-- begin --

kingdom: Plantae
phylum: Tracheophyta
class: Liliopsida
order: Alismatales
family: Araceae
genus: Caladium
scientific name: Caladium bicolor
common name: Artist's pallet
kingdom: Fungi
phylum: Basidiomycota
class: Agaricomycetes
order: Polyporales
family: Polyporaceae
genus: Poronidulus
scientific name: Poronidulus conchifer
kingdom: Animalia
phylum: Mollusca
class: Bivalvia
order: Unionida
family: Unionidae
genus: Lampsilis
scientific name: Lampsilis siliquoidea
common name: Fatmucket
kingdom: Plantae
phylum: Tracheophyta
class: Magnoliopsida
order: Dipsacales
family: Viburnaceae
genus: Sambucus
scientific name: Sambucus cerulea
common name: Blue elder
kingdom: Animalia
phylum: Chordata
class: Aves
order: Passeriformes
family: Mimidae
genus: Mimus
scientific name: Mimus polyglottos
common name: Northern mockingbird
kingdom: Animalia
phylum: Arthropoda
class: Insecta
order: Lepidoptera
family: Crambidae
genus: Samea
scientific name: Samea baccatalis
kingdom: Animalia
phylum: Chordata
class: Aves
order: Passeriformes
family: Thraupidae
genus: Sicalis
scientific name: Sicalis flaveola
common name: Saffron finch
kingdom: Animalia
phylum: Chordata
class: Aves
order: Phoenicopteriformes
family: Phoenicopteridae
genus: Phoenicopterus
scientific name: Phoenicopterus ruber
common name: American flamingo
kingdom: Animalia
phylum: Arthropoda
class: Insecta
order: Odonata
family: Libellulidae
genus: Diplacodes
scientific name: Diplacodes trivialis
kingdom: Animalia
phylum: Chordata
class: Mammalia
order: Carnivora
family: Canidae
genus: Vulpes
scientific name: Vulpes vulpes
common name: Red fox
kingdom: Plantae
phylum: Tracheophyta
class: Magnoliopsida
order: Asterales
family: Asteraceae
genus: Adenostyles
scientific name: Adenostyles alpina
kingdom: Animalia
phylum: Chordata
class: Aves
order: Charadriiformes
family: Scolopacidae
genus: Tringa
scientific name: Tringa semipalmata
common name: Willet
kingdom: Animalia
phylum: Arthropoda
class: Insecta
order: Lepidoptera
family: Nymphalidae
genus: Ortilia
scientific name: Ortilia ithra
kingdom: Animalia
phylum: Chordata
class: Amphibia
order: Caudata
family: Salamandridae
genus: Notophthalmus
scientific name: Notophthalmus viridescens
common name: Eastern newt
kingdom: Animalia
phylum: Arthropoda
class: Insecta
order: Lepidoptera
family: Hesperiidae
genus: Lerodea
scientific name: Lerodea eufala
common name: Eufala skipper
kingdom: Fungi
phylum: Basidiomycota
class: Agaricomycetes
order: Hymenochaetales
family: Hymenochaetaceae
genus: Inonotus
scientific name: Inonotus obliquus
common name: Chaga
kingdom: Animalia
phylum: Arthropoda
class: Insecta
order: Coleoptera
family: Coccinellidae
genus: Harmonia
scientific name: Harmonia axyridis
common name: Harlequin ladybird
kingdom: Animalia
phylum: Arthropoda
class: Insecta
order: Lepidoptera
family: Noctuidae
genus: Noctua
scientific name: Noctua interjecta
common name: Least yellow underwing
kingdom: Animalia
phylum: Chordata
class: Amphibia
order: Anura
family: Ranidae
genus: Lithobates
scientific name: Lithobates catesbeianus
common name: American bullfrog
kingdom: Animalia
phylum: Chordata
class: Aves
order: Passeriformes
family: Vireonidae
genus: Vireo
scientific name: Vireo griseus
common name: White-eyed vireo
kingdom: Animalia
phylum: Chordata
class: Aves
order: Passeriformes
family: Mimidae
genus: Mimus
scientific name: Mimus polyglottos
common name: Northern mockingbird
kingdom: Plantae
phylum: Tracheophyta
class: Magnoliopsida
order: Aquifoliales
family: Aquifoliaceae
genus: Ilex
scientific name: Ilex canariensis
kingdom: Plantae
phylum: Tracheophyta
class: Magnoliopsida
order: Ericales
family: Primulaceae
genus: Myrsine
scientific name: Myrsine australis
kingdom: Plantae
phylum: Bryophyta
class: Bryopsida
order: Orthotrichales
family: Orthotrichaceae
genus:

-- end --

** Task directions **
Copy every line above word for word, in the same order and with the same layout.

** Answer to the exercise **
kingdom: Plantae
phylum: Tracheophyta
class: Liliopsida
order: Alismatales
family: Araceae
genus: Caladium
scientific name: Caladium bicolor
common name: Artist's pallet
kingdom: Fungi
phylum: Basidiomycota
class: Agaricomycetes
order: Polyporales
family: Polyporaceae
genus: Poronidulus
scientific name: Poronidulus conchifer
kingdom: Animalia
phylum: Mollusca
class: Bivalvia
order: Unionida
family: Unionidae
genus: Lampsilis
scientific name: Lampsilis siliquoidea
common name: Fatmucket
kingdom: Plantae
phylum: Tracheophyta
class: Magnoliopsida
order: Dipsacales
family: Viburnaceae
genus: Sambucus
scientific name: Sambucus cerulea
common name: Blue elder
kingdom: Animalia
phylum: Chordata
class: Aves
order: Passeriformes
family: Mimidae
genus: Mimus
scientific name: Mimus polyglottos
common name: Northern mockingbird
kingdom: Animalia
phylum: Arthropoda
class: Insecta
order: Lepidoptera
family: Crambidae
genus: Samea
scientific name: Samea baccatalis
kingdom: Animalia
phylum: Chordata
class: Aves
order: Passeriformes
family: Thraupidae
genus: Sicalis
scientific name: Sicalis flaveola
common name: Saffron finch
kingdom: Animalia
phylum: Chordata
class: Aves
order: Phoenicopteriformes
family: Phoenicopteridae
genus: Phoenicopterus
scientific name: Phoenicopterus ruber
common name: American flamingo
kingdom: Animalia
phylum: Arthropoda
class: Insecta
order: Odonata
family: Libellulidae
genus: Diplacodes
scientific name: Diplacodes trivialis
kingdom: Animalia
phylum: Chordata
class: Mammalia
order: Carnivora
family: Canidae
genus: Vulpes
scientific name: Vulpes vulpes
common name: Red fox
kingdom: Plantae
phylum: Tracheophyta
class: Magnoliopsida
order: Asterales
family: Asteraceae
genus: Adenostyles
scientific name: Adenostyles alpina
kingdom: Animalia
phylum: Chordata
class: Aves
order: Charadriiformes
family: Scolopacidae
genus: Tringa
scientific name: Tringa semipalmata
common name: Willet
kingdom: Animalia
phylum: Arthropoda
class: Insecta
order: Lepidoptera
family: Nymphalidae
genus: Ortilia
scientific name: Ortilia ithra
kingdom: Animalia
phylum: Chordata
class: Amphibia
order: Caudata
family: Salamandridae
genus: Notophthalmus
scientific name: Notophthalmus viridescens
common name: Eastern newt
kingdom: Animalia
phylum: Arthropoda
class: Insecta
order: Lepidoptera
family: Hesperiidae
genus: Lerodea
scientific name: Lerodea eufala
common name: Eufala skipper
kingdom: Fungi
phylum: Basidiomycota
class: Agaricomycetes
order: Hymenochaetales
family: Hymenochaetaceae
genus: Inonotus
scientific name: Inonotus obliquus
common name: Chaga
kingdom: Animalia
phylum: Arthropoda
class: Insecta
order: Coleoptera
family: Coccinellidae
genus: Harmonia
scientific name: Harmonia axyridis
common name: Harlequin ladybird
kingdom: Animalia
phylum: Arthropoda
class: Insecta
order: Lepidoptera
family: Noctuidae
genus: Noctua
scientific name: Noctua interjecta
common name: Least yellow underwing
kingdom: Animalia
phylum: Chordata
class: Amphibia
order: Anura
family: Ranidae
genus: Lithobates
scientific name: Lithobates catesbeianus
common name: American bullfrog
kingdom: Animalia
phylum: Chordata
class: Aves
order: Passeriformes
family: Vireonidae
genus: Vireo
scientific name: Vireo griseus
common name: White-eyed vireo
kingdom: Animalia
phylum: Chordata
class: Aves
order: Passeriformes
family: Mimidae
genus: Mimus
scientific name: Mimus polyglottos
common name: Northern mockingbird
kingdom: Plantae
phylum: Tracheophyta
class: Magnoliopsida
order: Aquifoliales
family: Aquifoliaceae
genus: Ilex
scientific name: Ilex canariensis
kingdom: Plantae
phylum: Tracheophyta
class: Magnoliopsida
order: Ericales
family: Primulaceae
genus: Myrsine
scientific name: Myrsine australis
kingdom: Plantae
phylum: Bryophyta
class: Bryopsida
order: Orthotrichales
family: Orthotrichaceae
genus:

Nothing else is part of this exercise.